ASSIGNMENT
Find all lines in the records that include the word "sistemos", and copy them out.
# # #
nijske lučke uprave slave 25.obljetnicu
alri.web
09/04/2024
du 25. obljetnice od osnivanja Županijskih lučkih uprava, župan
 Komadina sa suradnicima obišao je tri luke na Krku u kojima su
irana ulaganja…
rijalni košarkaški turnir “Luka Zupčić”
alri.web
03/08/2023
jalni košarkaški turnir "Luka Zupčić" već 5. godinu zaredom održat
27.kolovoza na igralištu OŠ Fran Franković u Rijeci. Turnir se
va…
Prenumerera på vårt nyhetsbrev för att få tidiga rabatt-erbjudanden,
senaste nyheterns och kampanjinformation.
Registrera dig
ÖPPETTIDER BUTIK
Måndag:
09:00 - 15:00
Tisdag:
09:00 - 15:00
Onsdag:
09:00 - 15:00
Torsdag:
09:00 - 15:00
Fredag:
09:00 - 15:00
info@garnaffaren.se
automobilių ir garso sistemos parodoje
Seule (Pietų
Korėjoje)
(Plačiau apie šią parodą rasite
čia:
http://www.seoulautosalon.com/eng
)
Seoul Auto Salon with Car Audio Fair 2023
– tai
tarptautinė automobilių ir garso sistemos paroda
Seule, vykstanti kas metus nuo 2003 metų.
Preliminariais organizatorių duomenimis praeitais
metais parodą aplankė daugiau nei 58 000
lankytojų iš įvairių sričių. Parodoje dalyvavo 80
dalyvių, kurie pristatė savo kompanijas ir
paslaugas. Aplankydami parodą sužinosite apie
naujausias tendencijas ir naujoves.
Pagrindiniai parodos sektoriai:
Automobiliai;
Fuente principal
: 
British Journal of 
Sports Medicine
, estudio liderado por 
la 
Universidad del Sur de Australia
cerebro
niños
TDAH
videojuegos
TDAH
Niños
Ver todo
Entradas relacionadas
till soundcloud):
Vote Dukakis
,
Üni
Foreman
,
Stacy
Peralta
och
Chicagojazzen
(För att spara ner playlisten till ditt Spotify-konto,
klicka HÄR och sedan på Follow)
# # #
OUTPUT OF THE TASK
automobilių ir garso sistemos parodoje
tarptautinė automobilių ir garso sistemos paroda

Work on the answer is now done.